— Start Data provided —
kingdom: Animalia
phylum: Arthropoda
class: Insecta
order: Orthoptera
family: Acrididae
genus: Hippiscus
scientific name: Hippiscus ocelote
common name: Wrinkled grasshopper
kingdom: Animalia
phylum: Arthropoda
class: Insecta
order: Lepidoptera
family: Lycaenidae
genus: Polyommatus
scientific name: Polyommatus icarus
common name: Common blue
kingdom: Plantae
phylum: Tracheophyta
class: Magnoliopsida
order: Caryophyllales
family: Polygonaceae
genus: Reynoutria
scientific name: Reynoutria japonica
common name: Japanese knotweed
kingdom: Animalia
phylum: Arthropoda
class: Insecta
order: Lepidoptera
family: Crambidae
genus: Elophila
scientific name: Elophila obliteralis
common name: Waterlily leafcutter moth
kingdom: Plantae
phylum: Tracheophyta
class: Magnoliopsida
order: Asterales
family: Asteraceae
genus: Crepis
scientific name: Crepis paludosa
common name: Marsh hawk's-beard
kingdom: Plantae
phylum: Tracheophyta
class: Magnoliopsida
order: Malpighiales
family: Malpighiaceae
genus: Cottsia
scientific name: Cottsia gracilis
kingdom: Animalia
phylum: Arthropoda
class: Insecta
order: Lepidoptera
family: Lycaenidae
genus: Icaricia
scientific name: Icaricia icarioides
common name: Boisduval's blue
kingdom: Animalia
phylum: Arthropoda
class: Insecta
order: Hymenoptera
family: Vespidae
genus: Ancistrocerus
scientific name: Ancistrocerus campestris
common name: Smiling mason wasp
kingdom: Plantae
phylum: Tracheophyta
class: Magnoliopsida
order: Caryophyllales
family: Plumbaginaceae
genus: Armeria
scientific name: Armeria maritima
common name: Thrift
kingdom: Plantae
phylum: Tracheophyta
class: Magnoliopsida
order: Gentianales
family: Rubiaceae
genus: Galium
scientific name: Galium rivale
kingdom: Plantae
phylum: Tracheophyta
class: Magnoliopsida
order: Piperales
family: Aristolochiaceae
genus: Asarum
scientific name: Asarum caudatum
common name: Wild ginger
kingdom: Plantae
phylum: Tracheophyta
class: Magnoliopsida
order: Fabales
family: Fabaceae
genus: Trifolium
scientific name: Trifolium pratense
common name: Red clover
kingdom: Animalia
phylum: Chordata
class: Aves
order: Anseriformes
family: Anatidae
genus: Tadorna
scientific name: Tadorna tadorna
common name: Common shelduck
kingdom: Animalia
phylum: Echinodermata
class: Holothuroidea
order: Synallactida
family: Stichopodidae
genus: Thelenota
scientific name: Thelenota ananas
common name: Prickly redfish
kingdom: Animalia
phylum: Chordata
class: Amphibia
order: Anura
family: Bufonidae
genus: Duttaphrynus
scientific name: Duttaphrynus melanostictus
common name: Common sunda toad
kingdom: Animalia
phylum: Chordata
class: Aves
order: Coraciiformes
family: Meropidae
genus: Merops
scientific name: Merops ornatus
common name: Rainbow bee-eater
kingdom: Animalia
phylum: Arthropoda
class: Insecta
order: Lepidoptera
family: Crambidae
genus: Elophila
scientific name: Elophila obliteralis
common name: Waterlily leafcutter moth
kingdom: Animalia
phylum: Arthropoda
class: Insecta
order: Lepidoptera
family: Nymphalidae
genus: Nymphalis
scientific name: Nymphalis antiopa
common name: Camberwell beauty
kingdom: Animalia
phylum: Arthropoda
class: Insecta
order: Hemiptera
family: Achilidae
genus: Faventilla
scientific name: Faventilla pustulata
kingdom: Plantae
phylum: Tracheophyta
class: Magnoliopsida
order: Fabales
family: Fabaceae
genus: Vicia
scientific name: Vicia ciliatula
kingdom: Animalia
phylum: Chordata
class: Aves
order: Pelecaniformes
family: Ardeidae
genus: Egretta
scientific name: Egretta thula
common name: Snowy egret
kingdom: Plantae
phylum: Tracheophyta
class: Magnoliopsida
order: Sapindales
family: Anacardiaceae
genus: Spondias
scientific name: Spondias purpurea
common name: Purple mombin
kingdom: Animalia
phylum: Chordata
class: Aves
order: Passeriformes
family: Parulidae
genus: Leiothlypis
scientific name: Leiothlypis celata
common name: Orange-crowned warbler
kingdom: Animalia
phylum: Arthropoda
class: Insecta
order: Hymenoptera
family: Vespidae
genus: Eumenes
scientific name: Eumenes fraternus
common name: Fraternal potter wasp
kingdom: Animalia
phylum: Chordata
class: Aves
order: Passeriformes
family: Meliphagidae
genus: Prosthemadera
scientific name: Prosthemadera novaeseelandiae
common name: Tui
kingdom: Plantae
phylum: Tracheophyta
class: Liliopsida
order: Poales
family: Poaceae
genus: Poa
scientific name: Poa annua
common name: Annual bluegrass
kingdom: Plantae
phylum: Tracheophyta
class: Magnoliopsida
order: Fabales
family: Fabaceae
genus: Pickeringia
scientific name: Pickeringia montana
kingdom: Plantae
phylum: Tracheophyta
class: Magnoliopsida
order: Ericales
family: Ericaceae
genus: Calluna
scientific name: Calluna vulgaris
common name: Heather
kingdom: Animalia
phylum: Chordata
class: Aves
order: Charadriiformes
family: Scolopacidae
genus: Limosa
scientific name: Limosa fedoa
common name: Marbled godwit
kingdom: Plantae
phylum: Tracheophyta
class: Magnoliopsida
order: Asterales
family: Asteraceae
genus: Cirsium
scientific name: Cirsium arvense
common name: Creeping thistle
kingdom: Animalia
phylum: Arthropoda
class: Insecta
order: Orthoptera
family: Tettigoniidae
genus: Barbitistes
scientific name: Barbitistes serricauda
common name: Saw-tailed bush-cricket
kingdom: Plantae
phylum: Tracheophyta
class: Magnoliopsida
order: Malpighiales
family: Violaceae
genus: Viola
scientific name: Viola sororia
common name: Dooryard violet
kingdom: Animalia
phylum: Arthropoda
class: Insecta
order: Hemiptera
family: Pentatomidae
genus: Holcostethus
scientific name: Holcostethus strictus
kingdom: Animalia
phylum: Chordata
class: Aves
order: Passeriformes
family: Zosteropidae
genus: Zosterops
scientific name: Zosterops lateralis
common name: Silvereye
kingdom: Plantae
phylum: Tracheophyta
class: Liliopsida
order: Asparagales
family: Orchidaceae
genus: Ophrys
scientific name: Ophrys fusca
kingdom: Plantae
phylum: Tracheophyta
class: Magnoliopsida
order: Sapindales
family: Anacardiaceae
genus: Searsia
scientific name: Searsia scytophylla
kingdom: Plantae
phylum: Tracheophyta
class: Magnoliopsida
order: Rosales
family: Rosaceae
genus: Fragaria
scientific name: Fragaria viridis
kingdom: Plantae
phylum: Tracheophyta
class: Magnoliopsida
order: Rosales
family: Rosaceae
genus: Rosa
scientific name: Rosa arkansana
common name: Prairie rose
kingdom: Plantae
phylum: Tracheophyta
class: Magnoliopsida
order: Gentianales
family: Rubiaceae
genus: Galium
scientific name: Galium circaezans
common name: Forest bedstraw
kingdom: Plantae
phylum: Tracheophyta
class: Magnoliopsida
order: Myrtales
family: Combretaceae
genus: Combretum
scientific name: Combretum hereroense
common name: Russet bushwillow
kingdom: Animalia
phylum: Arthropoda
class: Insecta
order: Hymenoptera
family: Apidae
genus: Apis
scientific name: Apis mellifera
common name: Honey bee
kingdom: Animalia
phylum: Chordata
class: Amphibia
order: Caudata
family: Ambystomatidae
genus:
— End Data provided —
### To be done
Starting with the line with "scientific name: Asarum caudatum" and going on through the line with "genus: Faventilla", change every "common name" to "vernacular name" and give those lines again with everything else unchanged.

### Complete answer
scientific name: Asarum caudatum
vernacular name: Wild ginger
kingdom: Plantae
phylum: Tracheophyta
class: Magnoliopsida
order: Fabales
family: Fabaceae
genus: Trifolium
scientific name: Trifolium pratense
vernacular name: Red clover
kingdom: Animalia
phylum: Chordata
class: Aves
order: Anseriformes
family: Anatidae
genus: Tadorna
scientific name: Tadorna tadorna
vernacular name: Common shelduck
kingdom: Animalia
phylum: Echinodermata
class: Holothuroidea
order: Synallactida
family: Stichopodidae
genus: Thelenota
scientific name: Thelenota ananas
vernacular name: Prickly redfish
kingdom: Animalia
phylum: Chordata
class: Amphibia
order: Anura
family: Bufonidae
genus: Duttaphrynus
scientific name: Duttaphrynus melanostictus
vernacular name: Common sunda toad
kingdom: Animalia
phylum: Chordata
class: Aves
order: Coraciiformes
family: Meropidae
genus: Merops
scientific name: Merops ornatus
vernacular name: Rainbow bee-eater
kingdom: Animalia
phylum: Arthropoda
class: Insecta
order: Lepidoptera
family: Crambidae
genus: Elophila
scientific name: Elophila obliteralis
vernacular name: Waterlily leafcutter moth
kingdom: Animalia
phylum: Arthropoda
class: Insecta
order: Lepidoptera
family: Nymphalidae
genus: Nymphalis
scientific name: Nymphalis antiopa
vernacular name: Camberwell beauty
kingdom: Animalia
phylum: Arthropoda
class: Insecta
order: Hemiptera
family: Achilidae
genus: Faventilla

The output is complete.